IPO market makes comeback as China readies huge listing
THE global initial public offering (IPO) market made a remarkable recovery in the first quarter of this year, and the pace of listings shows no sign of tailing off.
Last night, the Agricultural Bank of China was readying an IPO that could raise a staggering $25bn (£19bn) – making it the biggest share offering ever. So far, China’s ICBC, which raised $21.9bn in 2006, was the biggest.
There have already been 267 IPOs so far this year, compared with just 52 at the start of 2009. The value of offerings has risen from $1.4bn (£920m) to $53.2bn for the same period.

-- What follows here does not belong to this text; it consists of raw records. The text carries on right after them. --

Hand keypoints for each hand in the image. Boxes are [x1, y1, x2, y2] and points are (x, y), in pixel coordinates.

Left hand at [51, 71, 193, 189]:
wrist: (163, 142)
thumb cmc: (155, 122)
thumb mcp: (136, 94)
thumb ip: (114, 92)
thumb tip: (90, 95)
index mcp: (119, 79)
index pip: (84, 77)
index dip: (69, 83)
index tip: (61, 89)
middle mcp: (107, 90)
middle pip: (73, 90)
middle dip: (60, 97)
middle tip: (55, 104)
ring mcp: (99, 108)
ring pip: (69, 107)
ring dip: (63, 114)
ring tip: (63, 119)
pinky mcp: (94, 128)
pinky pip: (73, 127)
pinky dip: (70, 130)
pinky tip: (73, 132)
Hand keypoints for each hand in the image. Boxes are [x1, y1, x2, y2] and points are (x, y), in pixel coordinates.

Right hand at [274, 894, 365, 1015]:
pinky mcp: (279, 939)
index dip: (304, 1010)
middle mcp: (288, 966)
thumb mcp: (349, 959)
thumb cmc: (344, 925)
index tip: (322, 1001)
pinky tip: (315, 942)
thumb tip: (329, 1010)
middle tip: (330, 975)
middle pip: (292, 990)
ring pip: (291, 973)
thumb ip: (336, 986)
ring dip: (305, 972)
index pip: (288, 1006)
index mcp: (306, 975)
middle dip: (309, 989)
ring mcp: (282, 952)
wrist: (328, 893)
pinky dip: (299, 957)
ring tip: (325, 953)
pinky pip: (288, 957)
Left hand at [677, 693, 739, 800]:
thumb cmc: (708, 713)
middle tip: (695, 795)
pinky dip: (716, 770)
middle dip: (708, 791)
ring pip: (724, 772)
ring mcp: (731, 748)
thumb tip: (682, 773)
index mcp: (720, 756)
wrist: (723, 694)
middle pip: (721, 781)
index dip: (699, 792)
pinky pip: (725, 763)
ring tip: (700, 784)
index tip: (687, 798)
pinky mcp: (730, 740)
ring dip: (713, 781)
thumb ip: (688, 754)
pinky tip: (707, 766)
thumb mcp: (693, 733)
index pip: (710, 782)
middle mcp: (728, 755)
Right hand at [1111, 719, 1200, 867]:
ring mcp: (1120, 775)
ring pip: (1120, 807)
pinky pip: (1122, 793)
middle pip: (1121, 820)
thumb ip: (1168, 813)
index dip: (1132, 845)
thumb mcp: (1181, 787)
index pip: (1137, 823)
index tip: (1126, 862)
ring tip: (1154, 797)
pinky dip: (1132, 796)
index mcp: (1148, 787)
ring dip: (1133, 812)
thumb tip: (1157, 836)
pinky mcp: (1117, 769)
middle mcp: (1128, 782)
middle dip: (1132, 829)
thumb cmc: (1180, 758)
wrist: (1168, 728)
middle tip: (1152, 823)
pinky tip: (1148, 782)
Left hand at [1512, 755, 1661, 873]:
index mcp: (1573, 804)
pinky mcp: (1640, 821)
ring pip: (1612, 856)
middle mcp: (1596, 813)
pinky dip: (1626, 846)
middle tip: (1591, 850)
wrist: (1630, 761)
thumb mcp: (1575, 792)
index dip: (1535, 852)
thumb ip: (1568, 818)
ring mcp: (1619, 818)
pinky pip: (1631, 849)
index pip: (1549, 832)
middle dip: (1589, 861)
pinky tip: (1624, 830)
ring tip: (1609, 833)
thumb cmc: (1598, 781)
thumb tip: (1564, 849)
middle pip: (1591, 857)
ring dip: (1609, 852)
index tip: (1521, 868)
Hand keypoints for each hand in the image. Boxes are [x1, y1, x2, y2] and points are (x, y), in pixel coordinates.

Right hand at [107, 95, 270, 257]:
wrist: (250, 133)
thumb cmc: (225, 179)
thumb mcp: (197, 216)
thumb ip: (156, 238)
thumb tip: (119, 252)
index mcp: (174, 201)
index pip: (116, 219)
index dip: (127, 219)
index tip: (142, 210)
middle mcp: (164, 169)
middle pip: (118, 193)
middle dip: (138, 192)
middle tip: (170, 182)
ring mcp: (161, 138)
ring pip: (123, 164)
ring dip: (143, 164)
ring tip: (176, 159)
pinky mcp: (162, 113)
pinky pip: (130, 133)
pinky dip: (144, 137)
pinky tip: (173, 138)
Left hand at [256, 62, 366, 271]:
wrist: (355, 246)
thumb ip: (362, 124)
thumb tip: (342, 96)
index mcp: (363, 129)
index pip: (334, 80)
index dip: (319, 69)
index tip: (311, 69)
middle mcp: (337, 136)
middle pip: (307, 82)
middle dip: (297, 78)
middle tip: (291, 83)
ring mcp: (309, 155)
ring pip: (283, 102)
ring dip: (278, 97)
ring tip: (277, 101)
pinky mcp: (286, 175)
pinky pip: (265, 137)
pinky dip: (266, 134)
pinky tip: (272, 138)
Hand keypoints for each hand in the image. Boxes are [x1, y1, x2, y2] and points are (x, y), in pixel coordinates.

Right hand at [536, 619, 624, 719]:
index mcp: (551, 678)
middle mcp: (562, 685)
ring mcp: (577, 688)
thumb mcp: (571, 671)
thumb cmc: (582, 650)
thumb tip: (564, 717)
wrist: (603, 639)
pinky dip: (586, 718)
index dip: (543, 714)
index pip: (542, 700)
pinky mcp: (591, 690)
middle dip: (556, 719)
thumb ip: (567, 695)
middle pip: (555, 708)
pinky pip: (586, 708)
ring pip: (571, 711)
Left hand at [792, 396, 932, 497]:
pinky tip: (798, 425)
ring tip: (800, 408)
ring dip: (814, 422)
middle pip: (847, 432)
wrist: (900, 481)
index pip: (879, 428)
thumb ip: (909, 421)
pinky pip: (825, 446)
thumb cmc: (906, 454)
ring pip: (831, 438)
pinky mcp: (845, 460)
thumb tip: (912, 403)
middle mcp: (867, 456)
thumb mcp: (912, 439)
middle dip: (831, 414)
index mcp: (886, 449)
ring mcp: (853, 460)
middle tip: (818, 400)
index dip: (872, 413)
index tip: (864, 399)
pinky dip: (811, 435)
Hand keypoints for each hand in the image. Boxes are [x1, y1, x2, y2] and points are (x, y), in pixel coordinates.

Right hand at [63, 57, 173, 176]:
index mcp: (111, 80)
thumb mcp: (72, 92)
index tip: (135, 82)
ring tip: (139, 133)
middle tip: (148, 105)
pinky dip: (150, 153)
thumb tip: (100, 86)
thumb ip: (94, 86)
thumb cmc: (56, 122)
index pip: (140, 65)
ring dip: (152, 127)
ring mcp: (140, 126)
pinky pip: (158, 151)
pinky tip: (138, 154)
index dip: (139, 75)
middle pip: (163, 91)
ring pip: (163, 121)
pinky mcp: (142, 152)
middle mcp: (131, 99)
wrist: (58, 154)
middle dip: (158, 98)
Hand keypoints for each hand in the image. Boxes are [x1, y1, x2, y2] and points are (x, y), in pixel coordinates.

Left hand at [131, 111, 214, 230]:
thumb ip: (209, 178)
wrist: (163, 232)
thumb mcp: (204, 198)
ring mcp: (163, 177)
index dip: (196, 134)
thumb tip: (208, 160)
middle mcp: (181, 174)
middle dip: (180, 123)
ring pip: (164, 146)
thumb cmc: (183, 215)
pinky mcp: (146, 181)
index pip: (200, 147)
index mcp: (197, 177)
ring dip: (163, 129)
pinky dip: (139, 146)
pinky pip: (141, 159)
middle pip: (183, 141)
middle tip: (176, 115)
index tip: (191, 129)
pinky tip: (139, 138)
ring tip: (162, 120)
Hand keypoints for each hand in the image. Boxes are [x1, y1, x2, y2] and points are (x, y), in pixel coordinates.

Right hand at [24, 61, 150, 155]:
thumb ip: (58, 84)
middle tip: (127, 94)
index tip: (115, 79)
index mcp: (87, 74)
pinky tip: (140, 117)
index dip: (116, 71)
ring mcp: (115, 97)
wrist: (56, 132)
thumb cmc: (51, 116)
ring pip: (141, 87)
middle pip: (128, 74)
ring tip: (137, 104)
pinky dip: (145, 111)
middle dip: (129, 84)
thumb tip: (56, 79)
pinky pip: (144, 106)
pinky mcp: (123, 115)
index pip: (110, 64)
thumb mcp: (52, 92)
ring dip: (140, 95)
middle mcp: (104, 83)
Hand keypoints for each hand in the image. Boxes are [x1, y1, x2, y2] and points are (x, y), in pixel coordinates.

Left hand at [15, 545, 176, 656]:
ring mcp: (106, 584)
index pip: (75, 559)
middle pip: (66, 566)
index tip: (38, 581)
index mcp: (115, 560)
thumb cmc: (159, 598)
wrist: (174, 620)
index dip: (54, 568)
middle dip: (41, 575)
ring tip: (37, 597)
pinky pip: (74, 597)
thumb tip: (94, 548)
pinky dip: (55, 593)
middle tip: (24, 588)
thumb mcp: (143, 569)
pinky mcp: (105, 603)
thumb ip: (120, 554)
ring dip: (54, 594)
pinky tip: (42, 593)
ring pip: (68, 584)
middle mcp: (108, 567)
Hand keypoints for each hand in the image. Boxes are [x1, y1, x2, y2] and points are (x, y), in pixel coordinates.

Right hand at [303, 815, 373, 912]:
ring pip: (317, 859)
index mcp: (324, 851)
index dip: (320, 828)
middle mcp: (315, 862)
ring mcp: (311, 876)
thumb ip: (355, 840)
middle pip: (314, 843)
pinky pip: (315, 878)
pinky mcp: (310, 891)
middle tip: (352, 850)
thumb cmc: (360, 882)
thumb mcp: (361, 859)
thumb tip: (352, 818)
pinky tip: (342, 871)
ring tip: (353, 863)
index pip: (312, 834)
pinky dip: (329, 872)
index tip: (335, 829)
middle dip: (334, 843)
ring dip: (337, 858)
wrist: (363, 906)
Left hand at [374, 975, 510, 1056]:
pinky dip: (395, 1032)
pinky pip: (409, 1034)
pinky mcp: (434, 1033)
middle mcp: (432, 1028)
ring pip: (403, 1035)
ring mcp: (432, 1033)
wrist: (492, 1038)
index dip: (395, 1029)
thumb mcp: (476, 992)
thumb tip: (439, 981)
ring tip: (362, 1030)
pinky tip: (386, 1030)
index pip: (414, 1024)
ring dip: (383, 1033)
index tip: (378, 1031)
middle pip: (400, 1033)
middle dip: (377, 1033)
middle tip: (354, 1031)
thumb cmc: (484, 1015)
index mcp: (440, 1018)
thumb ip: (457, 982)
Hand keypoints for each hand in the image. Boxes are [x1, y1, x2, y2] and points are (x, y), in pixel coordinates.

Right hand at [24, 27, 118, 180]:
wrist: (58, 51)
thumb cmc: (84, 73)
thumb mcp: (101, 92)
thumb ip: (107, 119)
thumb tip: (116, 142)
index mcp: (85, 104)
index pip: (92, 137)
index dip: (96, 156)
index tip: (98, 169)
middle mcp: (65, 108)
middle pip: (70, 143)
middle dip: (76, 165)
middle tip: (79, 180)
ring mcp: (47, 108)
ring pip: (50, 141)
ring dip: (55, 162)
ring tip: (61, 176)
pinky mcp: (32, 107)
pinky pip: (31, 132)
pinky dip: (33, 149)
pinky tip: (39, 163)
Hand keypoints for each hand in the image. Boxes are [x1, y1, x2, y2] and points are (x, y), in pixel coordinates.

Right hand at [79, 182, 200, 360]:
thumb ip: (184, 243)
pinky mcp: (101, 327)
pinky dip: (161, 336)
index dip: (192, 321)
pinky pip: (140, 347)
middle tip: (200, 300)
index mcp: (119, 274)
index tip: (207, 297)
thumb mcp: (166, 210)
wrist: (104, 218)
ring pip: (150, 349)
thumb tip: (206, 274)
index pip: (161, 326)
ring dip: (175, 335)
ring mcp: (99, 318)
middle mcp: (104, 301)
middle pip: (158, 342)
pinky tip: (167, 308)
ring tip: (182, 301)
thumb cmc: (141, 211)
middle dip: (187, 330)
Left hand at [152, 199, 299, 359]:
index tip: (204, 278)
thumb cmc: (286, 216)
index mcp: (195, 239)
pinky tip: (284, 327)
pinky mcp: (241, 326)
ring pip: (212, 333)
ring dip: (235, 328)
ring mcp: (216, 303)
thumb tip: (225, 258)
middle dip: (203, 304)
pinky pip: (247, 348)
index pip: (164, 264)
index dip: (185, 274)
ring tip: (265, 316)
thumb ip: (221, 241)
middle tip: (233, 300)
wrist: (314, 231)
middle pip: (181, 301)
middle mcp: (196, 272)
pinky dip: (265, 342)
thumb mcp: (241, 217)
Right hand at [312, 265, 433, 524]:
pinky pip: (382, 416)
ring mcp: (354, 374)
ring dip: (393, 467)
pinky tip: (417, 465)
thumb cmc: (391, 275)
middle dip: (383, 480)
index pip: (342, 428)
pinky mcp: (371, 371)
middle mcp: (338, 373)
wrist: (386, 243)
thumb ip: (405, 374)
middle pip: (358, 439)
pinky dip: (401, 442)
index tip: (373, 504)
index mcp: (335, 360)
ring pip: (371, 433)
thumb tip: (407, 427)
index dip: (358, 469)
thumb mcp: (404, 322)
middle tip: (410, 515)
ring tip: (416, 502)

The UK blazed the trail in Europe, with 11 IPOs, valued at around $2bn. Europe as a whole regained its confidence despite a string of failed IPOs early in the quarter. Three deals raised more than $900m, bringing the total value of deals in Europe to more than $8bn from 39 deals.
This dwarfed the value of deals in the US, which raised $4.2bn through 25 flotations.
China continues to lead the way, with 41 per cent of the world’s IPO activity. It had 109 flotations valued at $19.4bn.
Asia had nine of the 20 largest IPOs, including the single biggest float. Asia as a whole accounted for 62 per cent of IPOs, with 166 deals valued at $35.1bn.
Gregory Ericksen, global vice chair at Ernst & Young, said: “With global capital markets becoming more stable, coupled with a strong IPO pipeline, we forecast 2010 global IPO activities will continue to be strong.”